Costs for CF Therapies Could Double in 2019, According to Pharmacy Benefit Manager

Santiago Gisler avatar

by Santiago Gisler |

Share this article:

Share article via email
LUNAR-CF experimental therapy

Costs for approved cystic fibrosis (CF) treatments and new approvals — including therapies extended to more age groups or targeting new mutations — could double in price, according to pharmacy benefit manager (PBM) Prime Therapeutics. The cost increases could result in higher premiums for Prime members.

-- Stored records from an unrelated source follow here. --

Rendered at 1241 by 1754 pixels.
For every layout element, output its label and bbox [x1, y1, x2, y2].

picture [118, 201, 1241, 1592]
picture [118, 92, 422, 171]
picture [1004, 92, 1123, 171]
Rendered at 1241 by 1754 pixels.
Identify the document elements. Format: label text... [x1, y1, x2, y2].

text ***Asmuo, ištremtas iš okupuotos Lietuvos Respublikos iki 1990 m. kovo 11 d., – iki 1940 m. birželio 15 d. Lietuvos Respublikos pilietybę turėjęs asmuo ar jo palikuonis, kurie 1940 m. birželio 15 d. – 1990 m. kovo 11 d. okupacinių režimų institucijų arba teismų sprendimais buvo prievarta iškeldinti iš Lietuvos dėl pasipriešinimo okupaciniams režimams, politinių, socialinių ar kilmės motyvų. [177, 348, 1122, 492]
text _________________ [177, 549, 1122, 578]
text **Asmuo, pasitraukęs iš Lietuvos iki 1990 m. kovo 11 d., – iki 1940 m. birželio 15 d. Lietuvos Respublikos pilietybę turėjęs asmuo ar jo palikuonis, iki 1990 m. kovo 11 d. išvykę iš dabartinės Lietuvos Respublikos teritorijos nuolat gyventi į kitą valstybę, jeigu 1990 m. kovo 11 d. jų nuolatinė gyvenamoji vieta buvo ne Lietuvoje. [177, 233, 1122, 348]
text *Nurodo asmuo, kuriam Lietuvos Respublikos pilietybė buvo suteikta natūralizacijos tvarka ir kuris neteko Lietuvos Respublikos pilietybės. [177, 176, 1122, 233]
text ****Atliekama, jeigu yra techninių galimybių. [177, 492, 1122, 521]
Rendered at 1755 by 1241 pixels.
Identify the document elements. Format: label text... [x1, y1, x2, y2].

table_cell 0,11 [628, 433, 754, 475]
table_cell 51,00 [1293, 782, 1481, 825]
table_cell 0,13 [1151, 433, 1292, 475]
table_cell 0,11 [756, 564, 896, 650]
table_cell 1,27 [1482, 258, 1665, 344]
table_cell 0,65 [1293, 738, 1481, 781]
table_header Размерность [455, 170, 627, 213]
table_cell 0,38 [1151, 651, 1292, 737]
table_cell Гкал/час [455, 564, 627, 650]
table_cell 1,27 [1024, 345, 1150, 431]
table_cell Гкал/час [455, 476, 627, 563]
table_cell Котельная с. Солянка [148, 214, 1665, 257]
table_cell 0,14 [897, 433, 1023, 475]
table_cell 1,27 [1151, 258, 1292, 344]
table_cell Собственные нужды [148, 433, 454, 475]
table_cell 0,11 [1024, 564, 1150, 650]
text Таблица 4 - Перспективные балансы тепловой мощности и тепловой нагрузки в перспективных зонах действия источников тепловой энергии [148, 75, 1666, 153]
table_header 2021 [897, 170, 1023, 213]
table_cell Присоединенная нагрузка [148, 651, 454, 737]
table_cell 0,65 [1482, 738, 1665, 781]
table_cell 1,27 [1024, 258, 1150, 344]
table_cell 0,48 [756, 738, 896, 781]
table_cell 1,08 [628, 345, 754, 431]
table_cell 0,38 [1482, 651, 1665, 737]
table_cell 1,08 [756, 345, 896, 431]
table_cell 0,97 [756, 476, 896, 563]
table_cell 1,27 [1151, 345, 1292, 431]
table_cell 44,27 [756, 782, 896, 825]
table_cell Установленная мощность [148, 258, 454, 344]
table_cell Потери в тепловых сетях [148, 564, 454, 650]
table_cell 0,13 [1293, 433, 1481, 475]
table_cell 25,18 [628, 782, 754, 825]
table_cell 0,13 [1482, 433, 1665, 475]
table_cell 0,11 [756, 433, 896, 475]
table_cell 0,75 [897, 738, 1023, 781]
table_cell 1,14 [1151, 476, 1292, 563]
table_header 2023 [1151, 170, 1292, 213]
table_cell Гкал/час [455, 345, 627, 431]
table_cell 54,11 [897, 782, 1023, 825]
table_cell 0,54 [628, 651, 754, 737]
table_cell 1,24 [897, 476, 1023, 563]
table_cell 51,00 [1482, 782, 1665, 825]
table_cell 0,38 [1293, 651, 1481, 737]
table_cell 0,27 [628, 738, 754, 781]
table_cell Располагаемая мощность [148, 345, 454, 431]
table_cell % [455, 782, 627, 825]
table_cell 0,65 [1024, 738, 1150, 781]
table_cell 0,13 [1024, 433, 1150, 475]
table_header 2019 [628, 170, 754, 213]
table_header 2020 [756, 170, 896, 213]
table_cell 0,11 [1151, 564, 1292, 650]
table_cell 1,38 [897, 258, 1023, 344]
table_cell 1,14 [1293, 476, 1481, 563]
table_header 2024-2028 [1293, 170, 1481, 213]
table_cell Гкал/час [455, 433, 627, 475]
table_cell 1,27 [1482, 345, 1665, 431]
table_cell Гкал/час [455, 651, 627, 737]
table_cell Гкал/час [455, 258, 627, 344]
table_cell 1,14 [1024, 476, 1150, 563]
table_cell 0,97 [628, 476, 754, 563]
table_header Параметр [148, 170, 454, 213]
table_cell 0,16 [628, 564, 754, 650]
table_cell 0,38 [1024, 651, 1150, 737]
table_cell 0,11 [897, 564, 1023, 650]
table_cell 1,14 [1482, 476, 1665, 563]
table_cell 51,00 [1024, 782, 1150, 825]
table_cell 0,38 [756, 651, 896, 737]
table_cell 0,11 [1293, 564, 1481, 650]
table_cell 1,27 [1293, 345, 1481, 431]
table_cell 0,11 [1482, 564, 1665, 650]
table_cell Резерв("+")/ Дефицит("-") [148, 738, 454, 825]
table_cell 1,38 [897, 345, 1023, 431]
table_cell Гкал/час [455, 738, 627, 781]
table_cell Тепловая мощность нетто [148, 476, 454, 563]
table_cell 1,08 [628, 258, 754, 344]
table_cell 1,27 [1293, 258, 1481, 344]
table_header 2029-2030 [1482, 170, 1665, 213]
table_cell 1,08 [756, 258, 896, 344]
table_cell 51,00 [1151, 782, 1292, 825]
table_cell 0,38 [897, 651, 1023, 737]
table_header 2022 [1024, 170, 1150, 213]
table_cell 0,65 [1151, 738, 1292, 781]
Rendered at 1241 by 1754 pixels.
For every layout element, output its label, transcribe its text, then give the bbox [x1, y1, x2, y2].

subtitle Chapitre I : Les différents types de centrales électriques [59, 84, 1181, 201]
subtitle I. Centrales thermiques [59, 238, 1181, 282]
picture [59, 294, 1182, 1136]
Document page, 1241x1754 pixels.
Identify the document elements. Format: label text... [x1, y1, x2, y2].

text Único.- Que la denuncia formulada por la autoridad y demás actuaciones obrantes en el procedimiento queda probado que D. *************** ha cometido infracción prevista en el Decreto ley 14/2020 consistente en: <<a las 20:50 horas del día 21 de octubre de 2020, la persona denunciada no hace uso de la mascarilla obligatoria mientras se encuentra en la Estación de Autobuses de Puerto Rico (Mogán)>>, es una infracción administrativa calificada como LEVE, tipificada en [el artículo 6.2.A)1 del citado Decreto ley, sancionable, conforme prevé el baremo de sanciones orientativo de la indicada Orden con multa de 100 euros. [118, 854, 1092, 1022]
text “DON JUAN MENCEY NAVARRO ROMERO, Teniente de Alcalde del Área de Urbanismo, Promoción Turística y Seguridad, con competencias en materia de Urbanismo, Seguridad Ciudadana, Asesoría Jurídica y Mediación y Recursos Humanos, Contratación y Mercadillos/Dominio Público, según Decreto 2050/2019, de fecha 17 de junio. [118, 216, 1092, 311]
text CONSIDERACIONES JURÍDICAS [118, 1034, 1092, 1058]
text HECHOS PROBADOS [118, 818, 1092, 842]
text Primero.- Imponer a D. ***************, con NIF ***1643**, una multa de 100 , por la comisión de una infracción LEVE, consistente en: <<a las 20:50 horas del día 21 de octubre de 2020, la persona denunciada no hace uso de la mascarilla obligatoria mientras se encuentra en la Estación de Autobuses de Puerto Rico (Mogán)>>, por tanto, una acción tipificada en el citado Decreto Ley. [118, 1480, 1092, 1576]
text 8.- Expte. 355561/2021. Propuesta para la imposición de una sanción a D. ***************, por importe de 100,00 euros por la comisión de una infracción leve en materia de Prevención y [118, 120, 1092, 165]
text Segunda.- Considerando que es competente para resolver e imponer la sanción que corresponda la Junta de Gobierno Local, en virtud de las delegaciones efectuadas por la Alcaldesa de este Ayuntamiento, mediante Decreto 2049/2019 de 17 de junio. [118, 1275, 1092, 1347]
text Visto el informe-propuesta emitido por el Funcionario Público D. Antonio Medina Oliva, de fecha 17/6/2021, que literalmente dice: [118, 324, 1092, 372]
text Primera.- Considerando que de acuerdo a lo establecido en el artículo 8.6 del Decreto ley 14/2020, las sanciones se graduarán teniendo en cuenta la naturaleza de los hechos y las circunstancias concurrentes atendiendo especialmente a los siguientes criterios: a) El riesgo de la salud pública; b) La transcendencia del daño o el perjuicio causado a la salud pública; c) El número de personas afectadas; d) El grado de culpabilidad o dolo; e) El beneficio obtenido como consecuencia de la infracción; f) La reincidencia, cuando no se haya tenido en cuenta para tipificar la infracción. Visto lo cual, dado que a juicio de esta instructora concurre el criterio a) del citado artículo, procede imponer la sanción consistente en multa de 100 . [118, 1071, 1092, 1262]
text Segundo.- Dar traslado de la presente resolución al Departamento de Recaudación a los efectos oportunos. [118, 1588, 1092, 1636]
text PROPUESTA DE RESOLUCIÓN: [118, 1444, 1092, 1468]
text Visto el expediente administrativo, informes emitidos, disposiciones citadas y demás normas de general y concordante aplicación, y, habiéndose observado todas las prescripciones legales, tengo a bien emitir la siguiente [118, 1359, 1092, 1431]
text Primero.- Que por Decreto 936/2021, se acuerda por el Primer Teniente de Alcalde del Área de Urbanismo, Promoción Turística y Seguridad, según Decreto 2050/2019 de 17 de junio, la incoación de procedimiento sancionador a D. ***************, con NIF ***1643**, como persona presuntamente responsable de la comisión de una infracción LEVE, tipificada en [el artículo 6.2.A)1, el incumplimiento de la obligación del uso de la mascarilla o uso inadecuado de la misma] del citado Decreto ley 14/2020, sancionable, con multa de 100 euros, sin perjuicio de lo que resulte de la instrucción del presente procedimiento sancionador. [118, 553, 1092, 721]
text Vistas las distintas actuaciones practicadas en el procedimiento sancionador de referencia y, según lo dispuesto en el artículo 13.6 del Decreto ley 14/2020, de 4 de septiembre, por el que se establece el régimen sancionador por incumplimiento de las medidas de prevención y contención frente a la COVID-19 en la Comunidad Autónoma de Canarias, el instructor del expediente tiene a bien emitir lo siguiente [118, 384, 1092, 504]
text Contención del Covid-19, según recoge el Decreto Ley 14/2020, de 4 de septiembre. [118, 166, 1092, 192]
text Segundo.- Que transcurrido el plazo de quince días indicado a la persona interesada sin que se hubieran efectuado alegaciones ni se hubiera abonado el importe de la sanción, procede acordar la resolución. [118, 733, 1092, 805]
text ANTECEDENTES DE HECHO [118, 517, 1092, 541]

According to the company, the forecast comes as a result of the advancements in the development of so-called cystic fibrosis transmembrane conductance regulator (CFTR) modulator treatments.

The U.S. Food and Drug Administration (FDA) has approved three CFTR modulator treatments that “correct” the functions of the CFTR protein, which is defective in CF patients. The approved therapies — Kalydeco (ivacaftor), Orkambi lumacaftor/ivacaftor), and Symdeko (tezacaftor/ivacaftor, all developed by Vertex Pharmaceuticals — treat about 60 percent of CF mutations at an annual average cost of $300,000 per Prime member.

Also, the company expects further advancements by the end of 2019, including broadening CFTR modulator usage, and the approval of a combination-treatment with three CFTR modulator therapies.

An analysis performed by Prime researchers showed that of the company’s 15 million members, 1,288 had CF and were eligible to receive a CFTR modulator therapy. However, only about half (54%) of those members have medical claims for a modulator. The limited number of claims at this point suggests the use of modulators will increase.

Discuss the latest research in the Cystic Fibrosis News Today forums!

Previous increases in modulator usage climbed from $0.08 per member, per month in January 2015 to $0.96 in November 2018.

Based on these numbers, researchers estimated that the monthly member-cost could reach $1.21 by December 2019. According to their calculations, if the usage of CFTR modulators increases to 100 percent among eligible members, the cost could rise to $2.07 by the end of this year.

“With the use of cystic fibrosis treatments continuing to rise and new products coming in the class, it is becoming increasingly more critical to evaluate if they are priced appropriately according to the value they provide,” Catherine Starner, PharmD, said in a press release. Starner is senior principal health outcomes consultant at Prime Therapeutics.

“Plan sponsors should use this research to assess if providing clinical programs to closely manage appropriate use can help and whether negotiating value-based contracts with pharmaceutical manufacturers can help recoup costs if the treatments don’t improve health outcomes,” Starner added.

Researchers involved in the analysis were schedule to present the results at the Academy of Managed Care Pharmacy’s (AMCP) Managed Care & Specialty Pharmacy 31st Annual Meeting in San Diego in March 25-28.

As a PBM, Prime administers and processes insurance claims of prescription drug programs. The company serves more than 28 million people in 23 Blue Cross and Blue Shield Association plans — a federation comprising 36 health insurance companies and organizations in the U.S.